■ **Provided entries**:
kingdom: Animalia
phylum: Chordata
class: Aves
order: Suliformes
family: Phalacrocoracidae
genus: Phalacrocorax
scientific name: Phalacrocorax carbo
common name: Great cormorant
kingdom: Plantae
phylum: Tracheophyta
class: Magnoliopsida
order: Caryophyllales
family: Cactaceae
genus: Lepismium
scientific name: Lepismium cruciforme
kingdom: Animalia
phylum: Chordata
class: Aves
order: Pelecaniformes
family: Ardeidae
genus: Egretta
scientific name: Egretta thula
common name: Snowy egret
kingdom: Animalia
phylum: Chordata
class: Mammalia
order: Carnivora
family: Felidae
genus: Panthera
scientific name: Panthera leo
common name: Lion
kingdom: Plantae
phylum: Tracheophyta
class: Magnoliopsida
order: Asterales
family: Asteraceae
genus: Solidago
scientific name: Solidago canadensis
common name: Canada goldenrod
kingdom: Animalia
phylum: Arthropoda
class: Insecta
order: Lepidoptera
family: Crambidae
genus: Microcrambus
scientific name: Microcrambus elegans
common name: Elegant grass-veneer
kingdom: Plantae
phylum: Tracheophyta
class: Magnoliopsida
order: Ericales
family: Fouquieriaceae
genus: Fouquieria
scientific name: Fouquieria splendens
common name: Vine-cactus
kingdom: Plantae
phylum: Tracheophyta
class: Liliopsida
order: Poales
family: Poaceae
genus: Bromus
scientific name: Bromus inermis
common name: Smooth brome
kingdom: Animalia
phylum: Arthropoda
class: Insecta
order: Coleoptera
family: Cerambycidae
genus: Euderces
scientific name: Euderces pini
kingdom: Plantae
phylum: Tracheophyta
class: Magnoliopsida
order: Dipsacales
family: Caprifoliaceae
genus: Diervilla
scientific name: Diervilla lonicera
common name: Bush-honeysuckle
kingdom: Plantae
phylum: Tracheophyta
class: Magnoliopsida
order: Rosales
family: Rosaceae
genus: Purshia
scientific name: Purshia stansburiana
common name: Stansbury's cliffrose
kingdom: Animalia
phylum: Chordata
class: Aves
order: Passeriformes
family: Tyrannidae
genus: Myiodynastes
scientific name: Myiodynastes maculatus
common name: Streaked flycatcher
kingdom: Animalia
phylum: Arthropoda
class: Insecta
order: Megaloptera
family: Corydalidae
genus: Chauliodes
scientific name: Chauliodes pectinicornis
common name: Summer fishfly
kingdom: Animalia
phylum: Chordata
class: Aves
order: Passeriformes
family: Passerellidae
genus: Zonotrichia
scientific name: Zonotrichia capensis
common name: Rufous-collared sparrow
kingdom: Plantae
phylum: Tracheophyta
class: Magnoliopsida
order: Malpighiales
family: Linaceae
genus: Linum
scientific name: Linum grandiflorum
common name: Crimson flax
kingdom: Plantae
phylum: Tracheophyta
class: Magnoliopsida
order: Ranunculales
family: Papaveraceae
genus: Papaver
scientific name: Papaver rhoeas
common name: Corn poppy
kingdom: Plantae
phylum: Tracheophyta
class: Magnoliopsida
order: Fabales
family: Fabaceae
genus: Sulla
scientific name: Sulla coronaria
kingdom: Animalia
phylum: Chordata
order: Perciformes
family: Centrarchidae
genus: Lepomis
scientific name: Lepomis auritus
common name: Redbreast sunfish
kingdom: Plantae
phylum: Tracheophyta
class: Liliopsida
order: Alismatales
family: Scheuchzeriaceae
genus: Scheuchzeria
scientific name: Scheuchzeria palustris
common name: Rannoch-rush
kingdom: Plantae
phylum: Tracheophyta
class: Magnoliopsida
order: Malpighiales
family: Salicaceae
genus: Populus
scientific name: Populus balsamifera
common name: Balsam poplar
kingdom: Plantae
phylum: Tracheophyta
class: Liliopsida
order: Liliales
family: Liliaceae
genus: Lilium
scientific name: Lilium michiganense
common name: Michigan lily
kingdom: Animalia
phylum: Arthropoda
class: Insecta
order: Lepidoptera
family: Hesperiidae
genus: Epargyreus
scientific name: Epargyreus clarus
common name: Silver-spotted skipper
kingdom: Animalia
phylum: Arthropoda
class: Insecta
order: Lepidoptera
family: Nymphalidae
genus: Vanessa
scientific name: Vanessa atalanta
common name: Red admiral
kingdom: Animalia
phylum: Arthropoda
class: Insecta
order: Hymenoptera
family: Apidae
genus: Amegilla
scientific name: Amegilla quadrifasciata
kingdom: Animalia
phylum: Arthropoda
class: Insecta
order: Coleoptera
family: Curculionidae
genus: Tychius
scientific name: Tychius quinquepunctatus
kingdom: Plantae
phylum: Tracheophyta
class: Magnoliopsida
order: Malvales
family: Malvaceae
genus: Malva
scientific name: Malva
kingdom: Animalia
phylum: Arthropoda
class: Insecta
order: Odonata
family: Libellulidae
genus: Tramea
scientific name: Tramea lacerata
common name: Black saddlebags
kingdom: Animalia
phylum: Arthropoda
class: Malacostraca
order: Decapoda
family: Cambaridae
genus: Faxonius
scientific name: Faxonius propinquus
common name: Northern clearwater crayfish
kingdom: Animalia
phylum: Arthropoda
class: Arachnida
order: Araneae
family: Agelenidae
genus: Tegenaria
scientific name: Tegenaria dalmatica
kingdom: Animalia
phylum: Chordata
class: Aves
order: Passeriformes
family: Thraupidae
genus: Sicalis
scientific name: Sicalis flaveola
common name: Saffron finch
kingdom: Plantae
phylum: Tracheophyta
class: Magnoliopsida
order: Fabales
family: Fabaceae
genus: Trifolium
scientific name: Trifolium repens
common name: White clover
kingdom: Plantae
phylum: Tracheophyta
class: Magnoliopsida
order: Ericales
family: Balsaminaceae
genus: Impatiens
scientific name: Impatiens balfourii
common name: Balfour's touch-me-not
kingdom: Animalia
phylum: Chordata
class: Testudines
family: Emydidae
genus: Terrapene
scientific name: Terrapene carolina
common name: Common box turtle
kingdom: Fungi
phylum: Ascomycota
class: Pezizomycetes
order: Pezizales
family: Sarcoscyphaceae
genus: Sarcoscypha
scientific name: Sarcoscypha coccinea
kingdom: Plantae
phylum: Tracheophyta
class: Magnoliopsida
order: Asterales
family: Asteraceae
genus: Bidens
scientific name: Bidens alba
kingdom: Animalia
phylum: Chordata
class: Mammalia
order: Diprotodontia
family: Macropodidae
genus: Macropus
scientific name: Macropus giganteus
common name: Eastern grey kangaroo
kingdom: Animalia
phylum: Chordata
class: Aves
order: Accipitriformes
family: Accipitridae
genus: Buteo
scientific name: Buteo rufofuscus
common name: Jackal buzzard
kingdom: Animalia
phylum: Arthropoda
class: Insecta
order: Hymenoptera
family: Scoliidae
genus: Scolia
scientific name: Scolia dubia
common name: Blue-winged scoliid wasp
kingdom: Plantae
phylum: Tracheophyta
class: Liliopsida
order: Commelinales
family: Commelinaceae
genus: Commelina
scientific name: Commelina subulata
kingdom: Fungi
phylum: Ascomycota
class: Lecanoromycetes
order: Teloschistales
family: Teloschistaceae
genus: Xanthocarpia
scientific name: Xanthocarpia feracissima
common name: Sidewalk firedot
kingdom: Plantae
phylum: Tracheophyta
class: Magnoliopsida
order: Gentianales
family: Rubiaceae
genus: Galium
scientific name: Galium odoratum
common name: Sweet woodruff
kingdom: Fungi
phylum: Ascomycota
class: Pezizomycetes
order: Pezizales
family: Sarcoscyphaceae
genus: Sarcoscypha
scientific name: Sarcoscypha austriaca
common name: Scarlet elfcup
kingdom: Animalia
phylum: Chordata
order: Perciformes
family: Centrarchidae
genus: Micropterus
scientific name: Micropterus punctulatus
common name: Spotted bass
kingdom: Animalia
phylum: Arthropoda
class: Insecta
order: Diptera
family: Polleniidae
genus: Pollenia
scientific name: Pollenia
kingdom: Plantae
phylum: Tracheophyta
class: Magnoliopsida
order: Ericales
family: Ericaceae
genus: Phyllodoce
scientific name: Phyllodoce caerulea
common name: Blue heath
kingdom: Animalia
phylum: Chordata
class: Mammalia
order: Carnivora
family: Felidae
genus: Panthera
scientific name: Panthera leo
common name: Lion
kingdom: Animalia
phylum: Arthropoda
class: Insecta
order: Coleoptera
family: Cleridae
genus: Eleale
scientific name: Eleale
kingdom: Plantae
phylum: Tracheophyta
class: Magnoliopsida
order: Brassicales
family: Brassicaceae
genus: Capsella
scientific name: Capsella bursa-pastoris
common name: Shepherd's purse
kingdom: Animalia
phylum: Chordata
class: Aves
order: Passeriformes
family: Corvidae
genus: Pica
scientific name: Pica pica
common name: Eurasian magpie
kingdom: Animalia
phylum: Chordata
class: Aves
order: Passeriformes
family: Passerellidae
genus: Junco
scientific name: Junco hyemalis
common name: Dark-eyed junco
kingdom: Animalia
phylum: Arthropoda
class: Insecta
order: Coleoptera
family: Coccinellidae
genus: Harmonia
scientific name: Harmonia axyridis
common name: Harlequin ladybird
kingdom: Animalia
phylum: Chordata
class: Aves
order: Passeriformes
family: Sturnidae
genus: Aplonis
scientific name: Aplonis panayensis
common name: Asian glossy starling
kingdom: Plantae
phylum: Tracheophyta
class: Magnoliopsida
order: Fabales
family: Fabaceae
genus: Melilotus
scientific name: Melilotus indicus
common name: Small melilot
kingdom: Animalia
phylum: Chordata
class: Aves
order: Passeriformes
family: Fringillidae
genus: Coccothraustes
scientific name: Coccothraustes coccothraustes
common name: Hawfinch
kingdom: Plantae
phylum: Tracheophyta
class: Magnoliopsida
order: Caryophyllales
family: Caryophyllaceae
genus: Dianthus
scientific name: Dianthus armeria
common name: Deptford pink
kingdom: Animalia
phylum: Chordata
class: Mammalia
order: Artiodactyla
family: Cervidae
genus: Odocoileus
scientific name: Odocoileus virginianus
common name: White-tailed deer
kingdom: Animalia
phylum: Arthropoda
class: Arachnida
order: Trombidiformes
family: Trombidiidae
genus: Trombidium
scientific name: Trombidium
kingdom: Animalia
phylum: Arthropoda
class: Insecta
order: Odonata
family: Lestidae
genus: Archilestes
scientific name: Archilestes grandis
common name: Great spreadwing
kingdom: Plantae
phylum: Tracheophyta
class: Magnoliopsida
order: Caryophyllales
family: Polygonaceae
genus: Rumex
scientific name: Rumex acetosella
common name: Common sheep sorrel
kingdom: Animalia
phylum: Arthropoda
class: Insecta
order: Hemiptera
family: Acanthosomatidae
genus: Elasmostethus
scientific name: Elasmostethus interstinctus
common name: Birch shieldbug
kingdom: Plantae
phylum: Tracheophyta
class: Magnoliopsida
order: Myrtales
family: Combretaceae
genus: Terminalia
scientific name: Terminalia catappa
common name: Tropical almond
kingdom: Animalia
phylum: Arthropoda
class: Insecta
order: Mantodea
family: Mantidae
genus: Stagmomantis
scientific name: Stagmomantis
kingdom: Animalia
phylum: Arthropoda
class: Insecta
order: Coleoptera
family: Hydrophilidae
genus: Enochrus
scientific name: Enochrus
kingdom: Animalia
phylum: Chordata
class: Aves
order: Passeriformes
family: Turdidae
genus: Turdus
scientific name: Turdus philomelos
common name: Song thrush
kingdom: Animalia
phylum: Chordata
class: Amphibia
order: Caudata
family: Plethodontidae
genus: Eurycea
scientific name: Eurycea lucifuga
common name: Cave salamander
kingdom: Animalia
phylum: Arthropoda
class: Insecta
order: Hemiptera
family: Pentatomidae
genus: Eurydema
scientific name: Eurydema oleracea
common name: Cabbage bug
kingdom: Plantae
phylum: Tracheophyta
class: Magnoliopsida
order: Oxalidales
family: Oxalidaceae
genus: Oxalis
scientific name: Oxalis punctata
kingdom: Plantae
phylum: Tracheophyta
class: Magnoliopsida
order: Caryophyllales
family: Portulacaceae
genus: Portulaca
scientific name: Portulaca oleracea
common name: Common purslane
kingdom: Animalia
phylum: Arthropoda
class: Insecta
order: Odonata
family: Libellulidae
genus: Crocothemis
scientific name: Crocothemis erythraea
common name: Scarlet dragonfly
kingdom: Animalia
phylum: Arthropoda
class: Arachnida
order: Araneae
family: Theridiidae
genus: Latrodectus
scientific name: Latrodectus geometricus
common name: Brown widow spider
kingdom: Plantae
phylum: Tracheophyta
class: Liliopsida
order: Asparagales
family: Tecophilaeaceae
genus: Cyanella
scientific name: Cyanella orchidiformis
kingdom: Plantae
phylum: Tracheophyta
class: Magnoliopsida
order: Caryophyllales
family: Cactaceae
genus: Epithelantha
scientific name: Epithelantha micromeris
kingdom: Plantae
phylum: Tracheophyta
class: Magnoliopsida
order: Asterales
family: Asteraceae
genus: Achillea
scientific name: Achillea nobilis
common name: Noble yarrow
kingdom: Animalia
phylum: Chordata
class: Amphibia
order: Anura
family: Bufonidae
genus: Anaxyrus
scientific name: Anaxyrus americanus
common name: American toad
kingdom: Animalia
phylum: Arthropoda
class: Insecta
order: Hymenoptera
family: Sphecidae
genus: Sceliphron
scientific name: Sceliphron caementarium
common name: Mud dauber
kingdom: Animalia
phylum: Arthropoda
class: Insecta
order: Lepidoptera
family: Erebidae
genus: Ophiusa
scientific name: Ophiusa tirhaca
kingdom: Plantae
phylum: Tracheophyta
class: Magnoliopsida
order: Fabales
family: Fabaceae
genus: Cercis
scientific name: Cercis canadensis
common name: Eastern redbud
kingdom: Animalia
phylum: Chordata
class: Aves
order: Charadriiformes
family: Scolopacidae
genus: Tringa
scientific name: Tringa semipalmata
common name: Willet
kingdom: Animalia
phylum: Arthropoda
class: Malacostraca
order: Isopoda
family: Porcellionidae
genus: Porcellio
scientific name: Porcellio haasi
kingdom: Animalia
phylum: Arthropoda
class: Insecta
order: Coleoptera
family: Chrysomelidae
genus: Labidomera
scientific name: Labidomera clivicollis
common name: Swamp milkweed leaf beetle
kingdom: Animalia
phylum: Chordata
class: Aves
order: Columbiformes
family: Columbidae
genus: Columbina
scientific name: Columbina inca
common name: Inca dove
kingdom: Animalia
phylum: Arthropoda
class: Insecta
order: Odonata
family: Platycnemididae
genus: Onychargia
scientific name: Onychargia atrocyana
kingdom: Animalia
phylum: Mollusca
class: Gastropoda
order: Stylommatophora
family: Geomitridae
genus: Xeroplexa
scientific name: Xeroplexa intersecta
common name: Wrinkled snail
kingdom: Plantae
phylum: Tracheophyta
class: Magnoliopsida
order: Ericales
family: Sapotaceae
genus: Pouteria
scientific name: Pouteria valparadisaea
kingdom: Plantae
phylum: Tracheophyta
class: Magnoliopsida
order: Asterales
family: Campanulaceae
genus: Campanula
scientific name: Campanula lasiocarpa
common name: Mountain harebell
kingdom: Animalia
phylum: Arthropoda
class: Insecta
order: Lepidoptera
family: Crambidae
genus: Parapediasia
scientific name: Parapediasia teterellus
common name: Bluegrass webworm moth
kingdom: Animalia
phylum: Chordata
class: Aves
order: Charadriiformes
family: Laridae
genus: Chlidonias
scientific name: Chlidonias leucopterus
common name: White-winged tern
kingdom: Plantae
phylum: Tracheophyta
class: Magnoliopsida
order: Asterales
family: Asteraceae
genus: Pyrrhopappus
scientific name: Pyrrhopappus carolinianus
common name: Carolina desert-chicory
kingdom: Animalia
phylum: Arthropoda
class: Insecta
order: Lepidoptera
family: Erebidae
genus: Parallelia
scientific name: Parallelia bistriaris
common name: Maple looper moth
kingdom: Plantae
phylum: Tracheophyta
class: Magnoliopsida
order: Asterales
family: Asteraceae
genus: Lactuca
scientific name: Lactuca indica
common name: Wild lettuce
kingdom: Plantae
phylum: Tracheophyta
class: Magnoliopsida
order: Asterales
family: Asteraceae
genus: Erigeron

■ **Job**: Write out the lines of the listing above word for word, starting at its first line and ending at the line that contains "scientific name: Euderces pini", with both of those lines included and nothing else.

■ **Result below**:
kingdom: Animalia
phylum: Chordata
class: Aves
order: Suliformes
family: Phalacrocoracidae
genus: Phalacrocorax
scientific name: Phalacrocorax carbo
common name: Great cormorant
kingdom: Plantae
phylum: Tracheophyta
class: Magnoliopsida
order: Caryophyllales
family: Cactaceae
genus: Lepismium
scientific name: Lepismium cruciforme
kingdom: Animalia
phylum: Chordata
class: Aves
order: Pelecaniformes
family: Ardeidae
genus: Egretta
scientific name: Egretta thula
common name: Snowy egret
kingdom: Animalia
phylum: Chordata
class: Mammalia
order: Carnivora
family: Felidae
genus: Panthera
scientific name: Panthera leo
common name: Lion
kingdom: Plantae
phylum: Tracheophyta
class: Magnoliopsida
order: Asterales
family: Asteraceae
genus: Solidago
scientific name: Solidago canadensis
common name: Canada goldenrod
kingdom: Animalia
phylum: Arthropoda
class: Insecta
order: Lepidoptera
family: Crambidae
genus: Microcrambus
scientific name: Microcrambus elegans
common name: Elegant grass-veneer
kingdom: Plantae
phylum: Tracheophyta
class: Magnoliopsida
order: Ericales
family: Fouquieriaceae
genus: Fouquieria
scientific name: Fouquieria splendens
common name: Vine-cactus
kingdom: Plantae
phylum: Tracheophyta
class: Liliopsida
order: Poales
family: Poaceae
genus: Bromus
scientific name: Bromus inermis
common name: Smooth brome
kingdom: Animalia
phylum: Arthropoda
class: Insecta
order: Coleoptera
family: Cerambycidae
genus: Euderces
scientific name: Euderces pini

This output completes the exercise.